The east wing façade, the newest portion of the palace, completed in 1913.

The royal living quarters.
Inside the palace, one would expect to find lavish wealth and exceptional good taste. One would not be disappointed. Unlike Russian palaces where virtually anything that doesn't move is plastered with gold leaf, Buckingham Palace exhibits a certain British restraint which avoids the gaudy in favor of Neo-classical excellence. Beyond that there is a surprisingly persistent Chinese element in the décor (or at least what the British considered Chinese). During the 19th-century Brighton Palace was largely ransacked of its Chinese content and décor to decorate Buckingham Palace. Inside, the halls seem endless and the bedrooms nearly so. The palace has become basically a quadrangle with minor wings and additions jutting out at various, irregular intervals (below).

Buckingham Palace ground floor plan.
The queen and Prince Phillip live on the second level along a lengthy hall in the northwest quadrant of the building (above, right). Their quarters are large and attractive, but not obscenely extravagant like those to be found in various French, Italian, German, and Russian palaces. Most of the "state" rooms designated for official functions and entertaining are also on the second level, occupying the old Buckingham House core of the palace, facing the Queen's Gardens to the west. The central room of this core is the music room with its semicircular alcove, flanked on either sides by the Blue (below, left) and White Drawing Rooms. The throne room overlooks the courtyard from the southeast corner of the main core. The newer wings making up the quadrangle are essentially occupied by guest suites and offices along the palace's interminable corridors which look out over the courtyard.

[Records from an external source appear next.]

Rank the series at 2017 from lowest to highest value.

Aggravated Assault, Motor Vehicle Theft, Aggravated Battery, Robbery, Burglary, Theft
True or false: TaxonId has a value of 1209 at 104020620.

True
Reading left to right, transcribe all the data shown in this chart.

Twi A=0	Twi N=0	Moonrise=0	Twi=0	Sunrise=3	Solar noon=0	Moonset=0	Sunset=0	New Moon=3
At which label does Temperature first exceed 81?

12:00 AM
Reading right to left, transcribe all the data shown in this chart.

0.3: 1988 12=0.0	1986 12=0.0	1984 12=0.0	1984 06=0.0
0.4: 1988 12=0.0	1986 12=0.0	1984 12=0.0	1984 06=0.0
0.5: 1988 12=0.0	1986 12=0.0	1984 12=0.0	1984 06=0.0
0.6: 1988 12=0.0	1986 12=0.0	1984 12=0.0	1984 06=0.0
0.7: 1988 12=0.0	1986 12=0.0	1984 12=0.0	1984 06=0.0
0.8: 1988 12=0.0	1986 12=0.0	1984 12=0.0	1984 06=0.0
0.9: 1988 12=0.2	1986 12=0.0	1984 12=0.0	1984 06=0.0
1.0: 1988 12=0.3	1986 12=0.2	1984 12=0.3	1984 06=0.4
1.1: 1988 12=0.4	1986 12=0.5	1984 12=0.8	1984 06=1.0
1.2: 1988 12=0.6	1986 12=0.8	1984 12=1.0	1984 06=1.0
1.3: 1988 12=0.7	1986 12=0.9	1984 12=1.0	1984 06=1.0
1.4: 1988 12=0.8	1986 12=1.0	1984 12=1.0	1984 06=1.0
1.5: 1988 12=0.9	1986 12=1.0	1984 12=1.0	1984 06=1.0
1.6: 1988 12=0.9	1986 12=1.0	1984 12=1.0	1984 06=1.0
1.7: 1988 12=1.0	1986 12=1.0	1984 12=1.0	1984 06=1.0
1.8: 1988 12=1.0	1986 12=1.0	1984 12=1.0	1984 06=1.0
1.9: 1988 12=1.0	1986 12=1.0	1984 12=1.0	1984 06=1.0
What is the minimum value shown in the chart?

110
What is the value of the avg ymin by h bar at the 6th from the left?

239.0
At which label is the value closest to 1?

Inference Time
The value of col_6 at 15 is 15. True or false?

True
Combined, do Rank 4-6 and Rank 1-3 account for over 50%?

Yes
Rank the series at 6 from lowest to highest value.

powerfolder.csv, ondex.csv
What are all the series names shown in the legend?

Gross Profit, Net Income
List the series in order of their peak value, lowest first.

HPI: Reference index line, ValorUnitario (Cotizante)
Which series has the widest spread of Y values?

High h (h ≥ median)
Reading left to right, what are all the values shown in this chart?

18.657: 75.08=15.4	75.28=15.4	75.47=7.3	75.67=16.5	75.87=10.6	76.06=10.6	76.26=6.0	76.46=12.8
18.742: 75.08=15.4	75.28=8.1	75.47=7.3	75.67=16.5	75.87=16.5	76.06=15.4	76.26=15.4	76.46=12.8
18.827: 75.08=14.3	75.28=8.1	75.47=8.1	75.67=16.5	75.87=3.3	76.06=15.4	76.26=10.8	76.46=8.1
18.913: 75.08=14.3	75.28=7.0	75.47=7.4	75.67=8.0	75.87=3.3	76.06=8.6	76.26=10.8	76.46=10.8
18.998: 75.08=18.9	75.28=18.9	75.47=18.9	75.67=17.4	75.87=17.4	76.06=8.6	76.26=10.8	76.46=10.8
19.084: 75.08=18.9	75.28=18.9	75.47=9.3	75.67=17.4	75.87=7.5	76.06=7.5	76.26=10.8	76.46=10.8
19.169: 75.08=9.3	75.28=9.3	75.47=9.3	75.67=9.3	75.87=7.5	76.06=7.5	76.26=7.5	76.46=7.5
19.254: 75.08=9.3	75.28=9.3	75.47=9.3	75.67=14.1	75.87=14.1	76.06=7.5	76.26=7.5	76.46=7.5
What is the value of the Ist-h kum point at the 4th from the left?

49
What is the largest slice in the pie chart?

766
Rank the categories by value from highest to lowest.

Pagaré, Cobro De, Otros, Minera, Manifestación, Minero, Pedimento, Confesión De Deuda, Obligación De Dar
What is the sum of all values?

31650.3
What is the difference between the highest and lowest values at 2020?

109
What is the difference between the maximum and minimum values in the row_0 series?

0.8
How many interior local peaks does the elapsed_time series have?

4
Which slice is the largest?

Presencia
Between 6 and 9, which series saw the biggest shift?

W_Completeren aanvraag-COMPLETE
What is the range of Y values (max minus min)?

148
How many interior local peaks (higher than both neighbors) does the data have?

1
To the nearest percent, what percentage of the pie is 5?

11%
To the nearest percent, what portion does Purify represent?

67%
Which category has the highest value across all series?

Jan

Buckingham Palace main floor--A: State Dining Room; B: Blue Drawing Room; C: Music Room; D: White Drawing Room; E: Royal Closet; F: Throne Room; G: Green Drawing Room; H: Cross Gallery; J: Ball Room; K: East Gallery; L: Yellow Drawing Room; M: Center/Balcony Room; N: Chinese Luncheon Room; O: Principal Corridor; P: Private Apartments; Q: Service Areas; W: The Grand staircase. On the ground floor: R: Ambassador's Entrance; T: Grand Entrance. The areas defined by shaded walls represent lower minor wings.
The so-called Blue Drawing Room.

As if that weren't enough the staff numbers some 450 people assigned to taking care of royal affairs, guarding the palace, and dusting off the knickknacks. Out back in the garden, tucked in among the greenery, is a lake, a heliport, and tennis courts. And if you're wondering how much all this costs, think in terms of roughly fifteen million pounds yearly (just a tad over $23-million). Pretty rich, considering the royal family lives there only about ten months out of the year.

President Barack Obama and First Lady Michelle Obama are welcomed by
Her Majesty Queen Elizabeth II to Buckingham Palace, April 1, 2009.